Here’s a first version, recorded in the Vitae Treatment Facility, a room I built down in the Control Bunkers of the Lower Aegis. In this location, the primary purpose of swimming is to hide from NPCs entering the room:
The various machines in the room will be used for a quest which I have yet to build.
In-game menu
The MVP scope forced me to think about an in-game menu, too. I already had the starting menu in place, but since it was bound to a specific location, it wouldn’t work in-game. I had to think of an alternative.
Initially, I wanted to use a notepad as an in-game menu. I had also documented it accordingly in my GDD. But no plan survives the contact with reality, right? It turned out that I neither had a model which was detailed enough to work as an in-game menu – you’re holding this low poly object right in front of your virtual face, the camera, so it needs a bit of detail -, nor did the content work as I had described it originally.

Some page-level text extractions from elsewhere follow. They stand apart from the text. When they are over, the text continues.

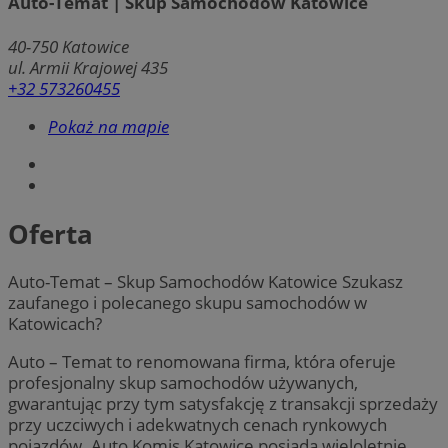
Auto-Temat | Skup Samochodów Katowice
40-750
Katowice
ul. Armii Krajowej 435
+32 573260455
Pokaż na mapie
Oferta
Auto-Temat – Skup Samochodów Katowice Szukasz
zaufanego i polecanego skupu samochodów w
Katowicach?
Auto – Temat to renomowana firma, która oferuje
profesjonalny skup samochodów używanych,
gwarantując przy tym satysfakcję z transakcji sprzedaży
przy uczciwych i adekwatnych cenach rynkowych
pojazdów. Auto Komis Katowice posiada wieloletnie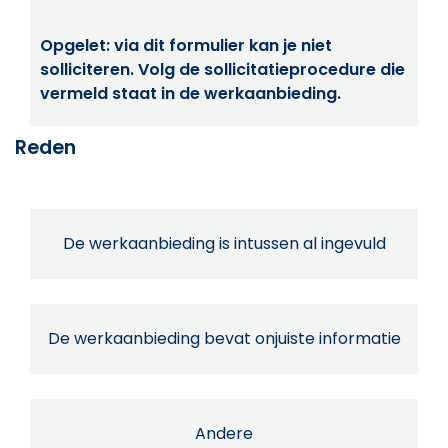
Opgelet: via dit formulier kan je niet
solliciteren. Volg de sollicitatieprocedure die
vermeld staat in de werkaanbieding.
Reden
De werkaanbieding is intussen al ingevuld
De werkaanbieding bevat onjuiste informatie
Andere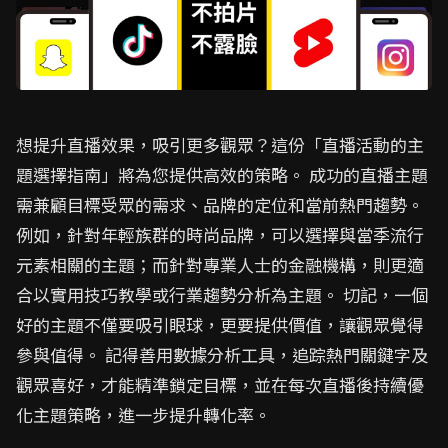
想提升直播效果，吸引更多觀眾？這份「直播活動的主
題選擇指南」將為您提供高效的策略。 成功的直播主題
需兼顧目標受眾的需求、品牌的定位和當前熱門趨勢。
例如，針對年輕族群的時尚品牌，可以選擇與當季流行
元素相關的主題；而針對專業人士的金融機構，則更適
合以實用技巧教學或行業趨勢分析為主題。 切記，一個
好的主題不僅要吸引眼球，更要提供價值，讓觀眾覺得
參與值得。 記得善用數據分析工具，追踪熱門關鍵字及
觀眾喜好，才能精準鎖定目標，並在每次直播後持續優
化主題策略，進一步提升轉化率。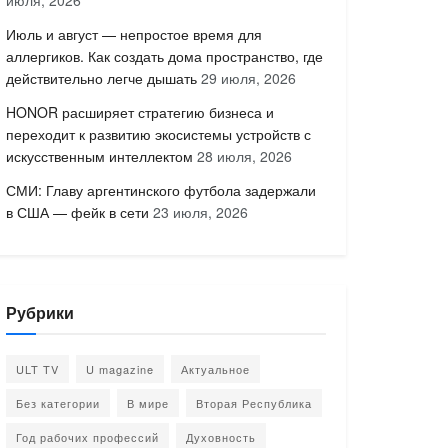
июля, 2026
Июль и август — непростое время для
аллергиков. Как создать дома пространство, где
действительно легче дышать
29 июля, 2026
HONOR расширяет стратегию бизнеса и
переходит к развитию экосистемы устройств с
искусственным интеллектом
28 июля, 2026
СМИ: Главу аргентинского футбола задержали
в США — фейк в сети
23 июля, 2026
Рубрики
ULT TV
U magazine
Актуальное
Без категории
В мире
Вторая Республика
Год рабочих профессий
Духовность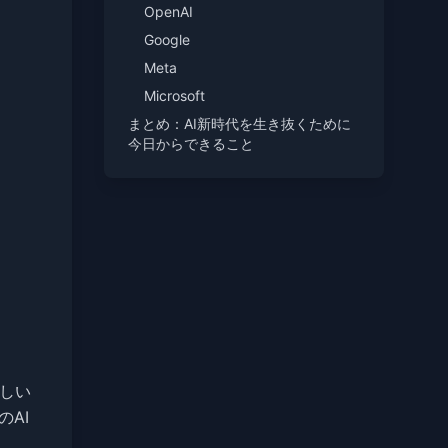
OpenAI
Google
Meta
Microsoft
まとめ：AI新時代を生き抜くために
今日からできること
しい
AI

In need for an alternative, I looked through the Menus section of the XR UI reference library, a page someone recommended to me a while ago. Here, the in-game menu of “Garden of the Sea” caught my eye: a book with buttons which look like sticker notes. I could use something like that in my game, too, provided I had a good book model.
And luckily, this time I found something detailed enough. I started rigging the book because I wanted to have a “book open” animation when the in-game menu was activated; I also rigged pages because I wanted to have a page turn animation, too. Then I laid out my menu screens across various game objects and built the logic to make the menu appear, toggle the content, and trigger page turns where applicable.
Here’s the current version:
It’s still a flat canvas and this can be seen at the borders, but it’s good enough for now.
The tabs on the top are particularly interesting and – partially – something new that came out of the game design document writing. I’m not going to share what the two right ones are just yet… but we’ll get there, eventually.
Instead, I started building the most basic in-game menu functions, like basic options, resuming the game, or quitting the game. Save and load are not yet working.
Résumé
That’s it for January. In February, I’m going to continue working on the menu and on the intro and quests, because that’s a goal I set myself for the MVP: a quest arc from beginning of the game to finishing a certain quest. Keep your fingers crossed for me!